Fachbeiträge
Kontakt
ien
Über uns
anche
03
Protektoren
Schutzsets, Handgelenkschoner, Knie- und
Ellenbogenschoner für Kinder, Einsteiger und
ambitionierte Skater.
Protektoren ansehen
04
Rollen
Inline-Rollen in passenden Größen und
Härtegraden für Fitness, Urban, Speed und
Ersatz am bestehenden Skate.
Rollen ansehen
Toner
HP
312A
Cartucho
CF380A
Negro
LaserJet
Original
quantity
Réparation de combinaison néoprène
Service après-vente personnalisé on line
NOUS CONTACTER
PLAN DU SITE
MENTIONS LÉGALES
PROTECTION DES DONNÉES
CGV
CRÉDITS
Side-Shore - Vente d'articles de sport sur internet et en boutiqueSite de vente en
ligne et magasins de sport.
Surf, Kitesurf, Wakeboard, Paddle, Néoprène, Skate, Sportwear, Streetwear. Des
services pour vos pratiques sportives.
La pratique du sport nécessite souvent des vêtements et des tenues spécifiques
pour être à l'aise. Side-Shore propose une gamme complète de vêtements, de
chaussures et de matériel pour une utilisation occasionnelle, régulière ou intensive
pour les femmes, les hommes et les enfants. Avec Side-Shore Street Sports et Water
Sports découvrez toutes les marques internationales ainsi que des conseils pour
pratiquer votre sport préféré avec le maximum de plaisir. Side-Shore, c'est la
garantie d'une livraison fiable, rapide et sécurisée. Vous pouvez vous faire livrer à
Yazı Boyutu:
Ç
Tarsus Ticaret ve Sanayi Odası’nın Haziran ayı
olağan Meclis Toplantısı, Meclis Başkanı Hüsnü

-- -- --

## Requirement
Identify each line of the data above that contains the string "Side", and copy every such line in full.

## Expected answer
Side-Shore - Vente d'articles de sport sur internet et en boutiqueSite de vente en
pour être à l'aise. Side-Shore propose une gamme complète de vêtements, de
pour les femmes, les hommes et les enfants. Avec Side-Shore Street Sports et Water
pratiquer votre sport préféré avec le maximum de plaisir. Side-Shore, c'est la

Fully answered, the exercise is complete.